Resolver estas dudas es, ciertamente, un gesto de amabilidad, sí, pero también un acto de propaganda de gusto dudoso. Al señor le habría encantado verse convertido en un niño de 9 años y pulverizar esas sonrisas paternales preguntándoles cómo piensan solucionar la falta de coordinación entre el gobierno y las comunidades autónomas, por qué no se hizo acopio de material al estallar la crisis en Italia, por qué tiene España la tasa de sanitarios infectados más alta del mundo, o cómo es posible que no seamos capaces ni siquiera de contar nuestros muertos.

Sin embargo, las ruedas de prensa para adultos no le parecen al señor muy diferentes.
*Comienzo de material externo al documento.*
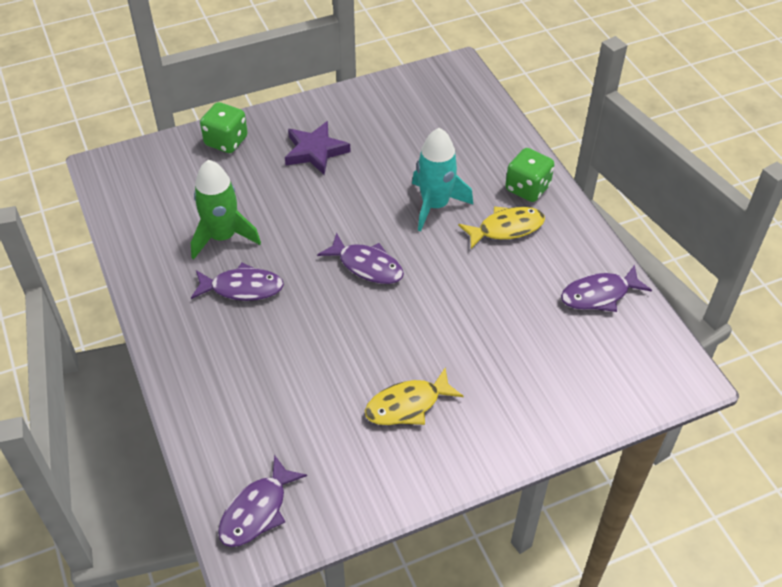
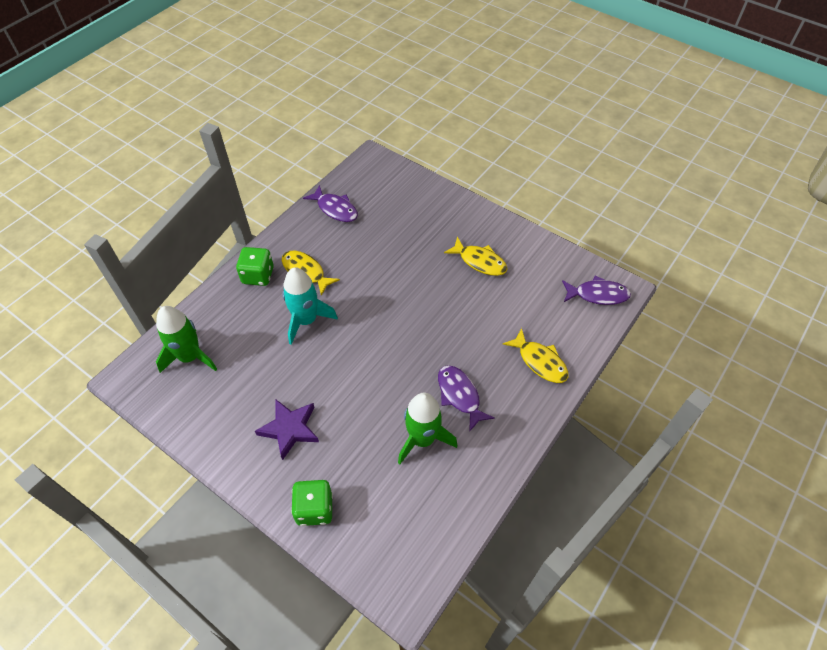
camera: 120 degrees left, 5 degrees up
purple fish [317,233,404,284] -> none
none -> green rocket [156,306,217,373]
none -> yellow fish [503,328,569,383]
Se ocultan las informaciones clave, se dosifican de manera exasperante las malas noticias. Hasta hace bien poco, se filtraban las preguntas que pudieran herir la sensibilidad (no se sabe si del espectador o del compareciente), las respuestas son tan alambicadas como interminables, y dejan a todos tratando de descifrar si está permitido que un surfero saque al perro a la hora del vermut, y en tal caso, si debe hacerlo solo o en parejas de tres, en lugar de comunicar con franqueza cuál es el estado real de la plaga, y cuál el plan de rastreo y control que piensan seguir, si es que tienen alguno. Son comparecencias diseñadas con el doble objetivo de desconcertar y desconectar al ciudadano, que termina pensando que todo eso es demasiado complejo, deben ser, en efecto, cosas de mayores. Mejor dejárselo a ellos.

Para regocijo de la ciudadanía infantilizada, en el Congreso de los Diputados se celebran a diario espectáculos circenses con sus funambulistas, sus fieras, sus acróbatas, y sus payasos, a los que solo les falta ya tirarse tartas de nata a la cara. El señor fantasea con convertirse en un anarquista temible, aunque en el fondo sabe que lo más radical que se atreverá a hacer es votar en blanco.

El señor está convencido de que si tratas a alguien como un niño, se comportará como tal. Eso explica la obsesión general por las normas, sea cumplirlas o saltárselas. Las fases, los horarios, la reglamentación minuciosa de la vida. Abundan los que adoptan el papel de hermanito mayor y avisan a los demás de que tenemos que portarnos bien,  o nos castigarán a todos. Y abundan también los que se aprovechan de las lagunas del BOE para interpretarlo en su beneficio. Son los que optan por la travesura. Pero el señor piensa que las reglas dictadas por las autoridades no son lo más importante. Parece que muchos han olvidado que todo esto empezó por una plaga. Y que la plaga sigue ahí.

El sábado 2 de mayo se permite al fin el deporte individual, y en un gesto de rebeldía o de pura autonomía, el señor se queda en casa. El domingo sale a la calle. No es el único. Se pregunta si habrán adelantado las fiestas de San Isidro.

El 8 de mayo al señor le cuesta encontrar en la prensa los datos de la evolución diaria del virus. Quizá los medios comienzan a darse cuenta de que son cifras adaptadas al público infantil.

222.857 contagiados.
26.299 muertos.

Uno de los fallecidos resulta ser el torturador franquista Billy el Niño.